**TASK**
From the line containing "I learned firsthand" through the end of the records below, rewrite the lines with "home page" replaced by "main page". Leave everything else unchanged.

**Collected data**
______________________________
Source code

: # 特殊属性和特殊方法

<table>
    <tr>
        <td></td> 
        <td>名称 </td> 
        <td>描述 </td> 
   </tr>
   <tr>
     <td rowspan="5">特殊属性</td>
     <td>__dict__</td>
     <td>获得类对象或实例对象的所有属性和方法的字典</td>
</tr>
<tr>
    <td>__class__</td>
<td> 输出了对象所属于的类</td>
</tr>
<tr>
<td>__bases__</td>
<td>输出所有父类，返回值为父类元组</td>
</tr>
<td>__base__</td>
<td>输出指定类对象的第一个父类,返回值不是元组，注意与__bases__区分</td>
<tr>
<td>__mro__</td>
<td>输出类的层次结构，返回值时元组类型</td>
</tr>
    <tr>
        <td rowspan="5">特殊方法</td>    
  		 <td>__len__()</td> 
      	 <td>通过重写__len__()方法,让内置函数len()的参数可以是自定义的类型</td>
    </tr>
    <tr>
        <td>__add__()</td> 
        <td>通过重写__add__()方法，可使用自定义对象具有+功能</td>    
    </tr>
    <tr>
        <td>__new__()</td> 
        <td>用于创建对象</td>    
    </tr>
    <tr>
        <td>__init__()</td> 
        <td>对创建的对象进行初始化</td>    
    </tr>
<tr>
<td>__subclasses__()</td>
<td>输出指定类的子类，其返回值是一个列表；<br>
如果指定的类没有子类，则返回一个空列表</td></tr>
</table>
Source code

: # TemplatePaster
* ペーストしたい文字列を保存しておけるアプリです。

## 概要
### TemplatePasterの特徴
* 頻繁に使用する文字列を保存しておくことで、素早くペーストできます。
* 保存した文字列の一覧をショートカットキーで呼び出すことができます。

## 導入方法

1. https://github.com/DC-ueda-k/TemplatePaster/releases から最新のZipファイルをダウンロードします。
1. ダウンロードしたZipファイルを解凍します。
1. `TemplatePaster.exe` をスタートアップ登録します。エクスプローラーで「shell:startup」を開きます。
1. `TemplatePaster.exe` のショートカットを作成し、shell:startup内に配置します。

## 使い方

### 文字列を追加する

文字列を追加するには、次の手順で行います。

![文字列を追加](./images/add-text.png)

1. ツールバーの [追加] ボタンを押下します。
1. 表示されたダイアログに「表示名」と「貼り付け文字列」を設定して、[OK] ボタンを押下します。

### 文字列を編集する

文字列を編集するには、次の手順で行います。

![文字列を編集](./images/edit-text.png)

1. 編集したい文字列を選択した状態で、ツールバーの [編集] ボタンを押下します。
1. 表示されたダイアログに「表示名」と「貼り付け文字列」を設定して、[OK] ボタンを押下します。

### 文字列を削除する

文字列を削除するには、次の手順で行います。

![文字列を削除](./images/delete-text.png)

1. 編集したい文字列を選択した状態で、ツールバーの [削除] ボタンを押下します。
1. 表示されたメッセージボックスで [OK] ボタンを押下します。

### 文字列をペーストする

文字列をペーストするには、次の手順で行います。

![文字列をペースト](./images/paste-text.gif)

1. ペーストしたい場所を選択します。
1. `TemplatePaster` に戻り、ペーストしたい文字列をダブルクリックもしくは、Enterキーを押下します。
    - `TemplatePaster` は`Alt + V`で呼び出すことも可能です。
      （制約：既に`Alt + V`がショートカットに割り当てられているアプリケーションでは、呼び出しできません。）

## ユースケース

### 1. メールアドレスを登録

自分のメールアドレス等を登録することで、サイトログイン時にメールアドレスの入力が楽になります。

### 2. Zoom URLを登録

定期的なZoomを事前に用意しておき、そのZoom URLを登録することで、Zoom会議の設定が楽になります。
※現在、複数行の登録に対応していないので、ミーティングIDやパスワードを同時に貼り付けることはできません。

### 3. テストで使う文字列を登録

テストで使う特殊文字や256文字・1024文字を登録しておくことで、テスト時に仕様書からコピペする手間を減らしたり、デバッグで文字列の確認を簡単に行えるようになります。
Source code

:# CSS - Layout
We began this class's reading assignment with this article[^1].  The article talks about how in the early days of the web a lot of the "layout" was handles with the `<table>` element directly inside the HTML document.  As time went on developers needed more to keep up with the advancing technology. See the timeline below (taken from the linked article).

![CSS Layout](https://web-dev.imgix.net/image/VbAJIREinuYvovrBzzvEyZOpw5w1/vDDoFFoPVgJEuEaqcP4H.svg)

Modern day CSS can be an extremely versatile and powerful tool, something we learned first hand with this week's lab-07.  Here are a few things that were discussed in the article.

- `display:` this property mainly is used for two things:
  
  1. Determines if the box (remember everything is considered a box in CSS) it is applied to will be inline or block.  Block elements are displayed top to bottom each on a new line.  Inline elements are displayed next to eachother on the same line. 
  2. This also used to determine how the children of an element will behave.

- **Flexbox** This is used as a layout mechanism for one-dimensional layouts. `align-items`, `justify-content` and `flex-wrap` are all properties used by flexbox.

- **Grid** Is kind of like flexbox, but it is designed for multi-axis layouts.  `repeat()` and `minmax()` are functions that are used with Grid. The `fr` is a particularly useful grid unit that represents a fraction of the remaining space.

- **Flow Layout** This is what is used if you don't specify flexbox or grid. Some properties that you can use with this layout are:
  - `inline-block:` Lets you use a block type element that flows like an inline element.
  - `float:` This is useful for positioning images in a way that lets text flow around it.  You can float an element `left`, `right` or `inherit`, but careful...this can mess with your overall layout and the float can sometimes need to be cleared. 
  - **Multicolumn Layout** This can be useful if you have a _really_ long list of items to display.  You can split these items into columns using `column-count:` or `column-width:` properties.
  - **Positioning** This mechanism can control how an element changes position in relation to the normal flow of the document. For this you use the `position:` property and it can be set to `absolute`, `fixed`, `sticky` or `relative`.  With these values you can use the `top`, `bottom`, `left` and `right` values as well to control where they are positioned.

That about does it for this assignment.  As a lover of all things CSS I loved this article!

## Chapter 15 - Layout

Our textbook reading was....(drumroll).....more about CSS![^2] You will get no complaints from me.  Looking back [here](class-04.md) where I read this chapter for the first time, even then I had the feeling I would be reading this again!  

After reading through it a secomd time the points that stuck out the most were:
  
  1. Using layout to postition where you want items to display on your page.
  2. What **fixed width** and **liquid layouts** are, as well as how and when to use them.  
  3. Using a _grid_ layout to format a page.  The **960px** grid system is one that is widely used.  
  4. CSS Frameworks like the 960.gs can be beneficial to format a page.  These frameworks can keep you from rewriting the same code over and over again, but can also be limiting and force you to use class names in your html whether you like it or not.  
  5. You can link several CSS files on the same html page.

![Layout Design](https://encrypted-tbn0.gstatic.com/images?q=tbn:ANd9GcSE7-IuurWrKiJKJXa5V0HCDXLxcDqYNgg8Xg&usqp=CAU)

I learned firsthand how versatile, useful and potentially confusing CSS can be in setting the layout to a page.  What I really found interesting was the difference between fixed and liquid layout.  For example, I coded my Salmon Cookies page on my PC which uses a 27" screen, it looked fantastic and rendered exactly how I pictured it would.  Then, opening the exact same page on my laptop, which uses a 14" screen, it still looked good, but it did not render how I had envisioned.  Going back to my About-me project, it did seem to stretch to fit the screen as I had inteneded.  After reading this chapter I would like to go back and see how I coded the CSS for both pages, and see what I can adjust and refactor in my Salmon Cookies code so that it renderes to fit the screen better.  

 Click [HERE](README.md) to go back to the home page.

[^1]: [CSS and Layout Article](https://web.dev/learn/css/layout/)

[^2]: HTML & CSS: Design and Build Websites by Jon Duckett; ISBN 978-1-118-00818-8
______________________________
**ANSWER**
I learned firsthand how versatile, useful and potentially confusing CSS can be in setting the layout to a page.  What I really found interesting was the difference between fixed and liquid layout.  For example, I coded my Salmon Cookies page on my PC which uses a 27" screen, it looked fantastic and rendered exactly how I pictured it would.  Then, opening the exact same page on my laptop, which uses a 14" screen, it still looked good, but it did not render how I had envisioned.  Going back to my About-me project, it did seem to stretch to fit the screen as I had inteneded.  After reading this chapter I would like to go back and see how I coded the CSS for both pages, and see what I can adjust and refactor in my Salmon Cookies code so that it renderes to fit the screen better.  

 Click [HERE](README.md) to go back to the main page.

[^1]: [CSS and Layout Article](https://web.dev/learn/css/layout/)

[^2]: HTML & CSS: Design and Build Websites by Jon Duckett; ISBN 978-1-118-00818-8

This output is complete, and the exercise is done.